### [Problem requirements]
Set down every line from the one with "left shoulder: (416, 434)" to the end of the entries, both ends included, exactly as it reads and without pictures.

[Data excerpts — start]

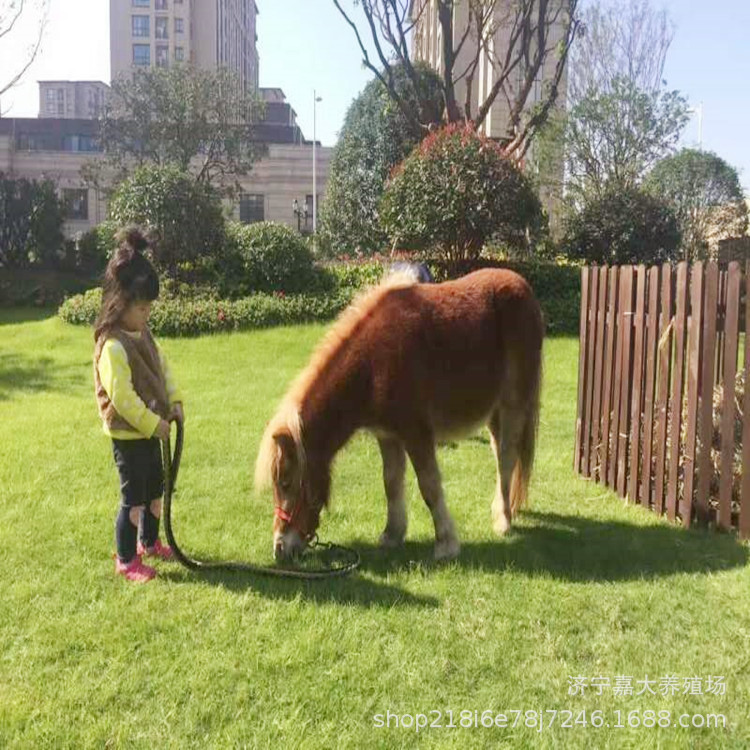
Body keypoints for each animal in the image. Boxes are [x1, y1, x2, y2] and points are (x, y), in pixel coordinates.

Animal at [255, 268, 544, 562]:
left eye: (285, 482)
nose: (280, 548)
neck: (373, 365)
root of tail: (522, 286)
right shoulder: (388, 436)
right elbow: (391, 483)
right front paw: (392, 534)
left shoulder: (416, 434)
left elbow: (429, 486)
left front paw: (446, 543)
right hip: (493, 412)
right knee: (499, 455)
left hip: (513, 404)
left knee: (507, 457)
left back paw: (504, 521)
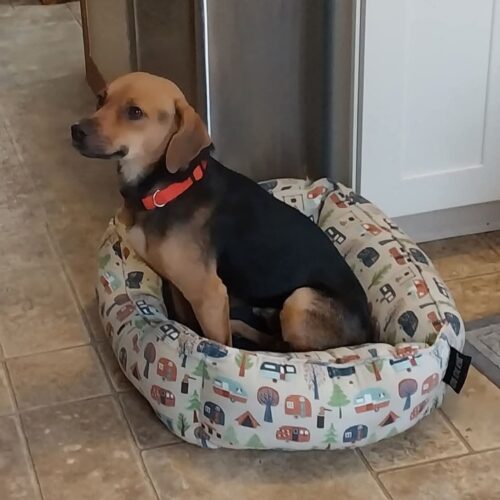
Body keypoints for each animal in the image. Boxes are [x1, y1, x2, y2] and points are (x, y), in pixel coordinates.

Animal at [71, 72, 374, 351]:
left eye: (135, 112)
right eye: (101, 99)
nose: (75, 130)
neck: (164, 189)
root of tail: (370, 332)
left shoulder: (209, 293)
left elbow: (216, 339)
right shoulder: (180, 285)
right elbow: (188, 323)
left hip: (300, 301)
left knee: (286, 348)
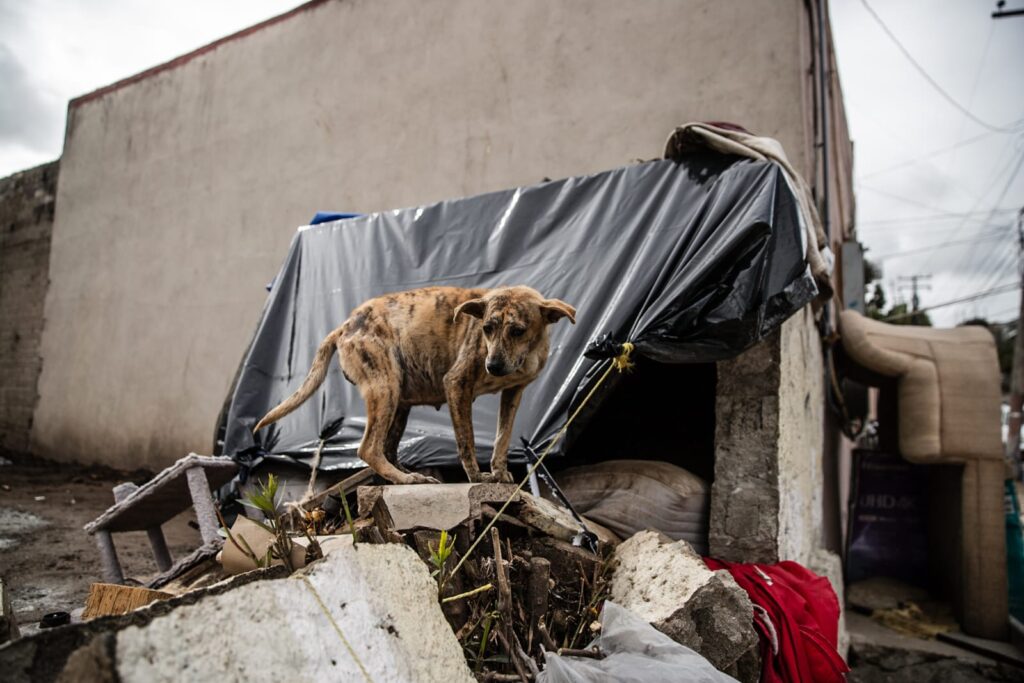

[Data excerpts — finish]

### [Exercise answer]
left shoulder: (416, 434)
left elbow: (429, 486)
left front paw: (446, 543)
right hip: (493, 412)
right knee: (499, 455)
left hip: (513, 404)
left knee: (507, 457)
left back paw: (504, 521)
Body keypoints for each animal in the image. Boxes are [x1, y1, x2, y2] and points are (x, y), in pixel coordinates.

Animal at [71, 72, 374, 351]:
left eye: (135, 112)
right eye: (101, 99)
nose: (75, 130)
neck: (164, 189)
root of tail: (370, 332)
left shoulder: (209, 293)
left elbow: (216, 339)
right shoulder: (180, 285)
right elbow: (188, 323)
left hip: (300, 301)
left knee: (286, 348)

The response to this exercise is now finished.